== SOURCE DATA ==
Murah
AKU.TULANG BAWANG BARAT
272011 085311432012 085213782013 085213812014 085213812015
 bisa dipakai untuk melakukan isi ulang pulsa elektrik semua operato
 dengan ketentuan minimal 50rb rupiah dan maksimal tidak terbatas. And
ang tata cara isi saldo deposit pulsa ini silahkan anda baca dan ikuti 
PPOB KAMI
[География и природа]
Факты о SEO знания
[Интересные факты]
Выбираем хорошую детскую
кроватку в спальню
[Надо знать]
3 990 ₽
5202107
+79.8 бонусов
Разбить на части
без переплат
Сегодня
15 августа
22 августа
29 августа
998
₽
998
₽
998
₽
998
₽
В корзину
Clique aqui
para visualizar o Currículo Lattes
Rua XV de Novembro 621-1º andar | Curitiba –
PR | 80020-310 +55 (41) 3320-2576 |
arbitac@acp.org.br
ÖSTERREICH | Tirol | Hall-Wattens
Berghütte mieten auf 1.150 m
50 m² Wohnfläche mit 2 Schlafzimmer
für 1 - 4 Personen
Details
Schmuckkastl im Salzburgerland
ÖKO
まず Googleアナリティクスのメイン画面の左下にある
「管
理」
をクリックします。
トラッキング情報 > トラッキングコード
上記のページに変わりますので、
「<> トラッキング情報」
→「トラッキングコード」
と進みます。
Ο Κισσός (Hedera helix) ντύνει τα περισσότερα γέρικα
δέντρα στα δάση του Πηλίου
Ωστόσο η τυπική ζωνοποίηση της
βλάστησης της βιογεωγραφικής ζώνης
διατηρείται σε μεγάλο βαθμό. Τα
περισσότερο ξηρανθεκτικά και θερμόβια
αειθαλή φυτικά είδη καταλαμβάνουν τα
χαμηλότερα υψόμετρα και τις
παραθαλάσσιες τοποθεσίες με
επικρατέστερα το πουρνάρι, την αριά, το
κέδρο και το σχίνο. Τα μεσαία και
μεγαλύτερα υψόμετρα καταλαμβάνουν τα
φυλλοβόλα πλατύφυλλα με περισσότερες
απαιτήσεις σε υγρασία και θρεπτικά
===
== SOURCE DATA ==
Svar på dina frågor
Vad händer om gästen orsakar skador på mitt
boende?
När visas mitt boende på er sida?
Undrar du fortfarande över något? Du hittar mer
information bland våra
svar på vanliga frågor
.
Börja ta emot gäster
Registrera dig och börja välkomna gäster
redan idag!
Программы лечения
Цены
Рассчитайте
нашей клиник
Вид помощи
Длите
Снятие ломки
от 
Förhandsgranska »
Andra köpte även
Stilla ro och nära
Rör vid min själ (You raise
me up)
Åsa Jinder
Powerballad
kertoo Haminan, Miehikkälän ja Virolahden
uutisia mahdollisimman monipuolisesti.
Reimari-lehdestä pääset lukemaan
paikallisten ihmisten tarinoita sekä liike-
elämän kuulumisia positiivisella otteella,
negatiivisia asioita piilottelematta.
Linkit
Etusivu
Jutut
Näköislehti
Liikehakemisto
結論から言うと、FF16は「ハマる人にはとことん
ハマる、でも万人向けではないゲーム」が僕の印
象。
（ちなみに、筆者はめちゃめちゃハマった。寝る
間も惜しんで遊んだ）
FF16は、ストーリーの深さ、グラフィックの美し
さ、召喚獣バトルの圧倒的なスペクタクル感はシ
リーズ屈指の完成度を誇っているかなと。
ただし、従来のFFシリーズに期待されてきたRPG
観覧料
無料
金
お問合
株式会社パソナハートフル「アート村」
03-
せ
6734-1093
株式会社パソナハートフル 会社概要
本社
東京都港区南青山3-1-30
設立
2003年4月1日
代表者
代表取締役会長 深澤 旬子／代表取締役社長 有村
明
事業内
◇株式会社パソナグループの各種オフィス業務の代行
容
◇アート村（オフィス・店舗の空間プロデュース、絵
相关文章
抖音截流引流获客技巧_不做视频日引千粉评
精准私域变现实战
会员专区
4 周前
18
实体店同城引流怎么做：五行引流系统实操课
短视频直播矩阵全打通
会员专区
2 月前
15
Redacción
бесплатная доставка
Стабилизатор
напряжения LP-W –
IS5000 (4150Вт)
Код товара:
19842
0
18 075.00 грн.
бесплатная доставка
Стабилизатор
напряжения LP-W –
===
== SOURCE DATA ==
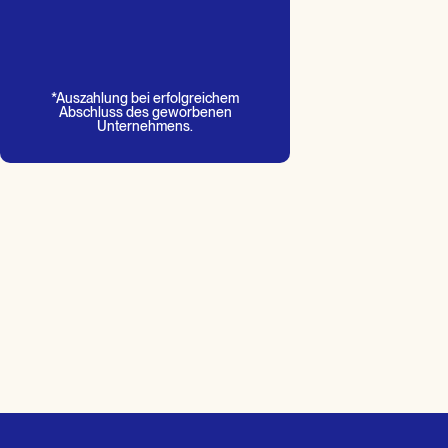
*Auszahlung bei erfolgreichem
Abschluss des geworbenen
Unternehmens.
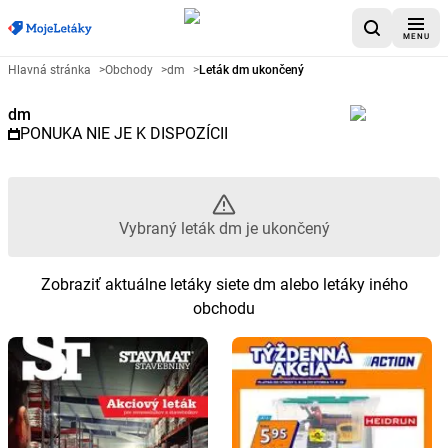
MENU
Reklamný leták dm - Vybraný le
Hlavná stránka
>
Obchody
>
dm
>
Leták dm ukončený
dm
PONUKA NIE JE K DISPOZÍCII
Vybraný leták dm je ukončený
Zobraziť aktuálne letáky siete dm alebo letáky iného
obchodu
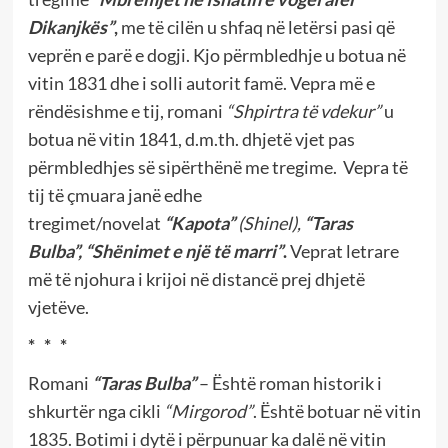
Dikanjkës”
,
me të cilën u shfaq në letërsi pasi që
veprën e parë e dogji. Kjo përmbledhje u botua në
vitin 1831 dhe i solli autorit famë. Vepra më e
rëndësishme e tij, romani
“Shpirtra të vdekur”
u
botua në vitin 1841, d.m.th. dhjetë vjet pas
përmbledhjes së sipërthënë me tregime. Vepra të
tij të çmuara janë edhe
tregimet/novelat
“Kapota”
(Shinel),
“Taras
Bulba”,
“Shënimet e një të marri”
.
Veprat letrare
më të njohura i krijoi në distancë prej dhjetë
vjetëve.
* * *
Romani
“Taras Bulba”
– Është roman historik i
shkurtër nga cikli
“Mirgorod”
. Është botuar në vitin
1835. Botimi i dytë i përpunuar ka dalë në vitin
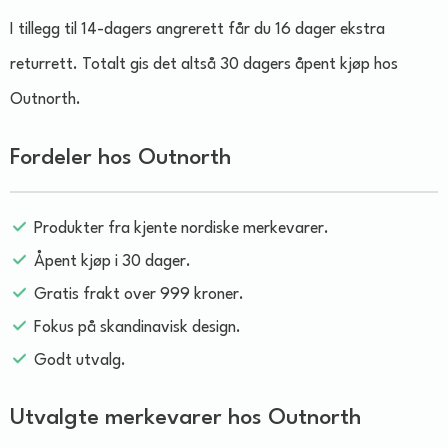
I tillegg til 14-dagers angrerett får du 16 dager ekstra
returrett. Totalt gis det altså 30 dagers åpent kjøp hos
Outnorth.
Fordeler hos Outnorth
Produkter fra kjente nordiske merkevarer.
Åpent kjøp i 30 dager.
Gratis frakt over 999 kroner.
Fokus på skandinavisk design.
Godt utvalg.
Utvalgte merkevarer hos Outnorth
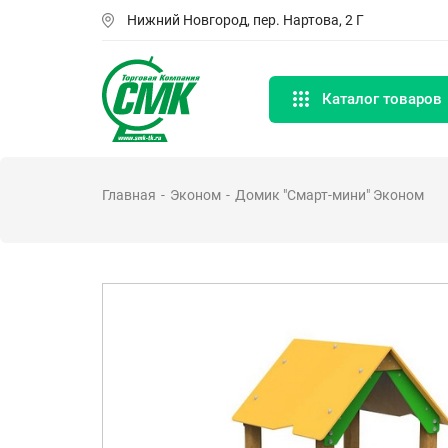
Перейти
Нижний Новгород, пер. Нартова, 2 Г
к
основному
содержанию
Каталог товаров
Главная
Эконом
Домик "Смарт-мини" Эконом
===
WORK TO BE COMPLETED: What lines in the entries above hold "mitt"? Copy every one.

EXERCISE RESPONSE:
Vad händer om gästen orsakar skador på mitt
När visas mitt boende på er sida?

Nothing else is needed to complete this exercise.